• **WHAT YOU SHOULD DO**:
Could you write out the material again with "scientific name" replaced by "binomial name" everywhere it occurs, changing nothing else and leaving out the pictures?

— begin —

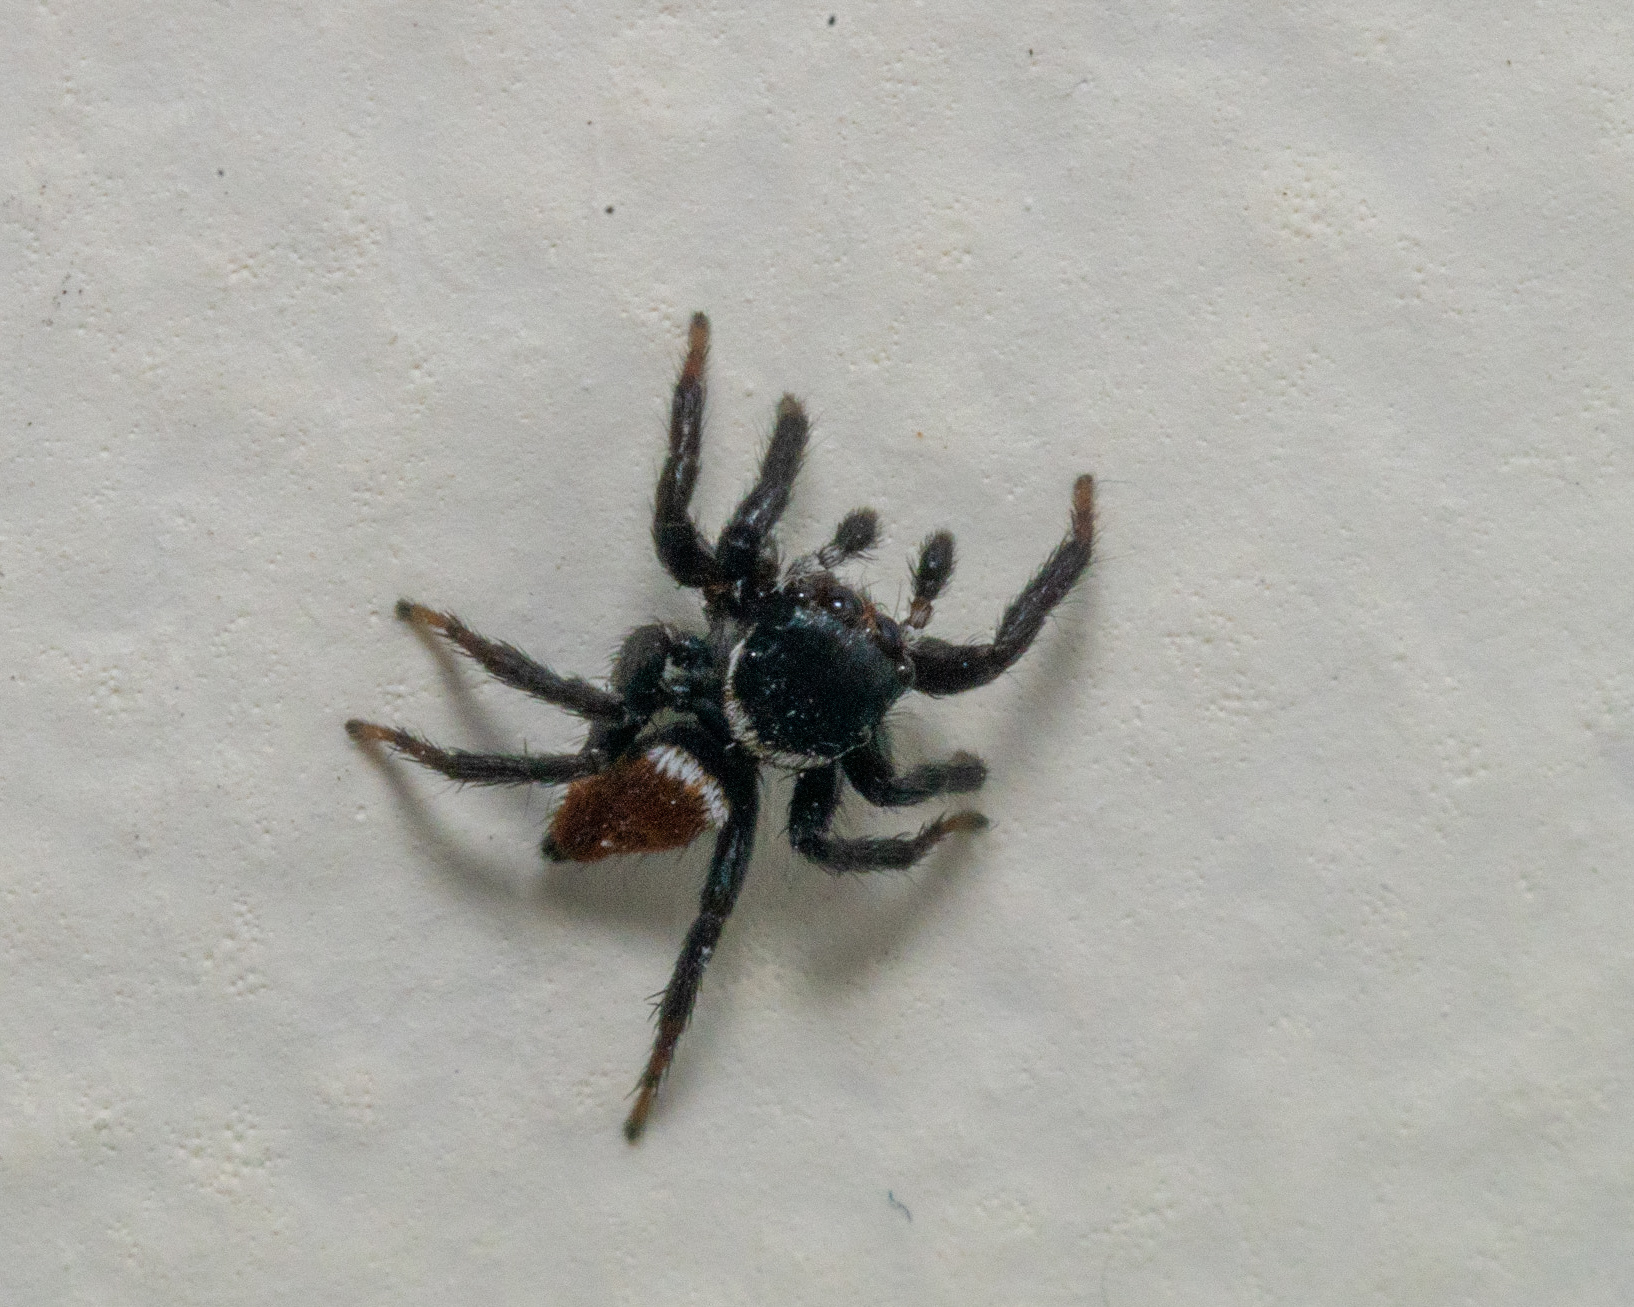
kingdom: Animalia
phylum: Arthropoda
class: Arachnida
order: Araneae
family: Salticidae
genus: Evarcha
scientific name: Evarcha patagiata
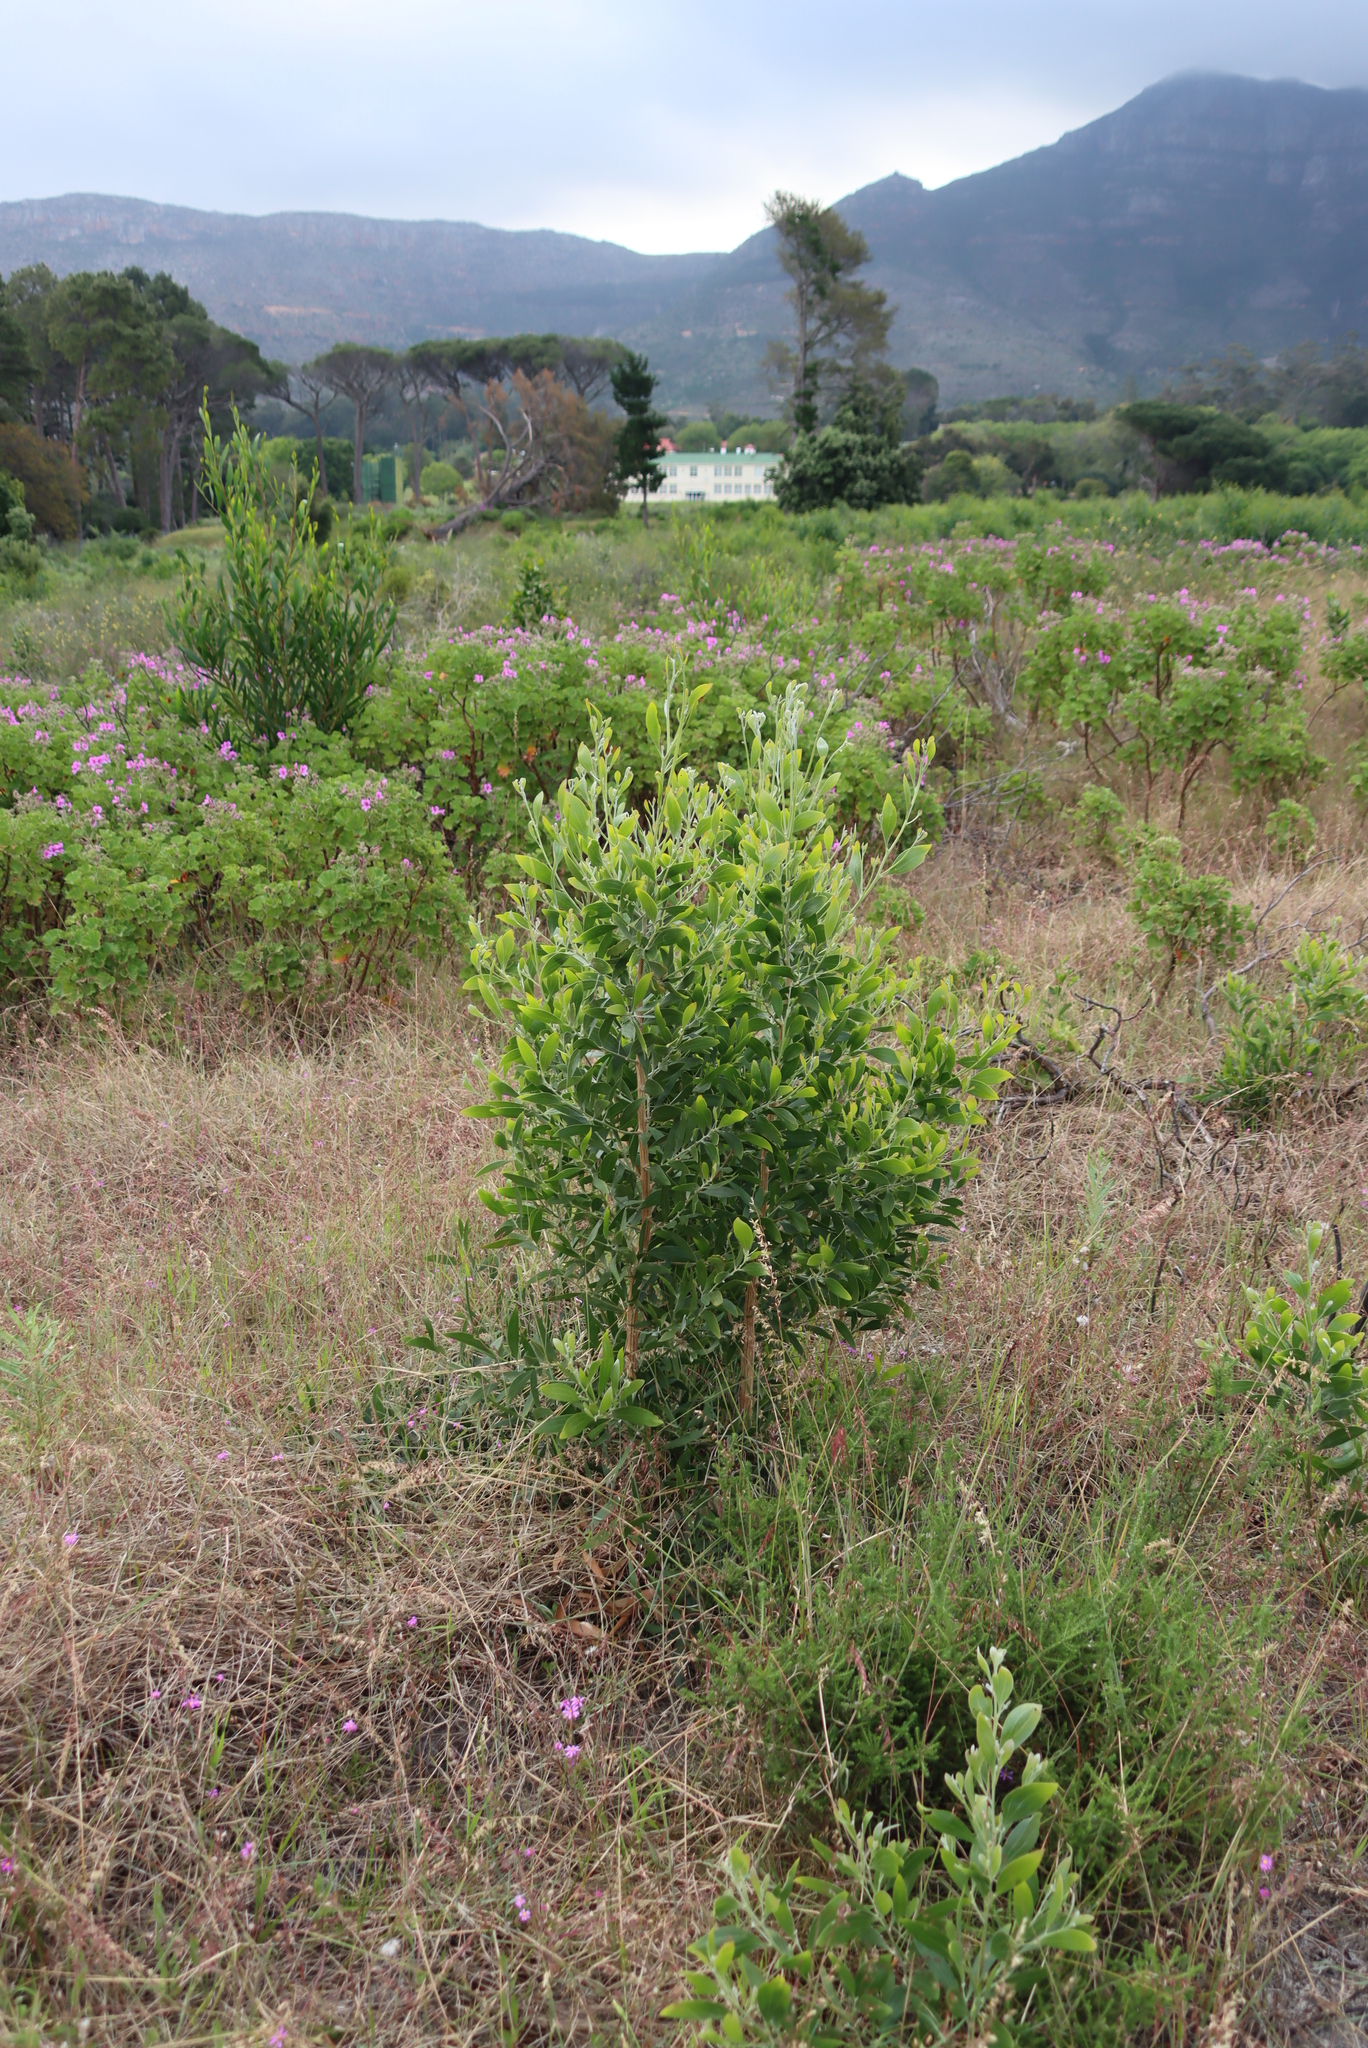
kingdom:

— end —

• **REPLY TO THE EXERCISE**:
kingdom: Animalia
phylum: Arthropoda
class: Arachnida
order: Araneae
family: Salticidae
genus: Evarcha
binomial name: Evarcha patagiata
kingdom:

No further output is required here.